The program can be hands-on for students, said Roberto Hernandez, an associate professor of Chicano/Chicana studies who led interns to Oaxaca last summer.
“Oftentimes many of them were commenting that if they were students in the U.S. they might not have experienced some of what they were able to experience in Oaxaca until their second or third year of medical school,” said Hernandez.
While students typically spend four hours per day at clinics, they also take classes afterward on the history and culture of the region.
“It is meant to give a broader and deeper understanding not only of Oaxaca but of Mexico in terms of historical context, political and cultural context so that students can recognize why and how it is that things are done differently there,” said Hernandez. “We do end the course with a little bit of an eye toward Mexican migration to the U.S., specifically related to health outcomes.”
The classroom sessions also delve into cultural humility.

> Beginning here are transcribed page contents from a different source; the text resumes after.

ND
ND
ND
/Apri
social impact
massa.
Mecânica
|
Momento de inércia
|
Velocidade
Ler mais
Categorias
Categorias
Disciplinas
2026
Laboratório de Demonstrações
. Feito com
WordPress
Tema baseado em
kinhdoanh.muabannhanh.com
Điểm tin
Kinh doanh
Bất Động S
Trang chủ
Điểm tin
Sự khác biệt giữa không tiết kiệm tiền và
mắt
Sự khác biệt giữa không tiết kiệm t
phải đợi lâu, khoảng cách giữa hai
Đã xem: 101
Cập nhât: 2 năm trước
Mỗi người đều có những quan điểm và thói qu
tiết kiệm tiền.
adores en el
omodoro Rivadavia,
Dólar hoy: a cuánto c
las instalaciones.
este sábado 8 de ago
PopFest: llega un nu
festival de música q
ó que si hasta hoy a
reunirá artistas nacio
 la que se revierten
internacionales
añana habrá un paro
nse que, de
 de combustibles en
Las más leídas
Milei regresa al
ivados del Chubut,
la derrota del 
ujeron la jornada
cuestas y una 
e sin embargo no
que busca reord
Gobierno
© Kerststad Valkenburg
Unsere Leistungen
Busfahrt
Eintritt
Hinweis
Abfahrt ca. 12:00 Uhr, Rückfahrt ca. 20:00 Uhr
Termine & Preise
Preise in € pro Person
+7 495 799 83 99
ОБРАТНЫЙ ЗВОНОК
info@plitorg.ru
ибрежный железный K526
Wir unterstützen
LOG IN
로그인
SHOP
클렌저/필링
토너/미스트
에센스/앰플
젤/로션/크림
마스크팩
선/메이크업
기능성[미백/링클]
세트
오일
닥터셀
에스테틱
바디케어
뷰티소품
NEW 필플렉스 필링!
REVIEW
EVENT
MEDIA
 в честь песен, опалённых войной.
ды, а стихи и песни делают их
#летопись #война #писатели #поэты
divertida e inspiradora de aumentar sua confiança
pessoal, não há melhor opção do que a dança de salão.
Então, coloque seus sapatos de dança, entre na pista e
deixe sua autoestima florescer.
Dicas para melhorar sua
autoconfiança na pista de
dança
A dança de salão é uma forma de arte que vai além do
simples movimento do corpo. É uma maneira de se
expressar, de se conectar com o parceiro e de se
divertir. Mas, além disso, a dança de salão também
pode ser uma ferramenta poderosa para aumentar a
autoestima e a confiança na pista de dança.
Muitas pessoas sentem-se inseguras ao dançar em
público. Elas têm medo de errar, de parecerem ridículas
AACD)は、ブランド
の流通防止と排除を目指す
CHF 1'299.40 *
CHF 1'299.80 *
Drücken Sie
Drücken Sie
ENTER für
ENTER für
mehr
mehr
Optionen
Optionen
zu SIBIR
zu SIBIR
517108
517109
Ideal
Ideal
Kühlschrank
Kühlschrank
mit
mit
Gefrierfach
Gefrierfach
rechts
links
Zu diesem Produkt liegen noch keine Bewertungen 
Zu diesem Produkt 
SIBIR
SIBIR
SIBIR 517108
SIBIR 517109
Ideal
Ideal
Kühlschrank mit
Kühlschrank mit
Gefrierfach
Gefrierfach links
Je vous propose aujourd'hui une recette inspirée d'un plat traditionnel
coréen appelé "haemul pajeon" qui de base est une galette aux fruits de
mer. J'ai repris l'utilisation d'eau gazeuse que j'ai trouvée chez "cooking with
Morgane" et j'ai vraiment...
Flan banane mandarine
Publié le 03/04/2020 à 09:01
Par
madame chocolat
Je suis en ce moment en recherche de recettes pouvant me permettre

“One of the things we emphasize in the program is the need to put aside our own biases that the health system in the U.S. is best, and we are going to tell them how to do things,” said Hernandez. “We take the position that everyone students are engaging with are the local experts, and we are there to learn from them.”
Students get exposure to Indigenous medicine through classroom presentations from native healers, as many Indigenous cultures are woven into the fabric of the Oaxaca region and health care system.
Students visit an archeological site near Oaxaca City.
Benjamin Mosco, a public health major, saw the Global Health Internship as a path to discover more about his Mexican heritage while getting clinical experience.
He had a few unforgettable experiences in the field. He became emotional during the rotation at Casa Hogar, a facility that cares for orphaned and poor youths, many of them Indigenous and some with special needs. The boys called him “father.” In one case, a child was going home to biological parents, and the Casa Hogar staff cried as they said goodbye.
“This showed me how much they care about these kids,” he said. “They are such great people, and the world needs more of them.”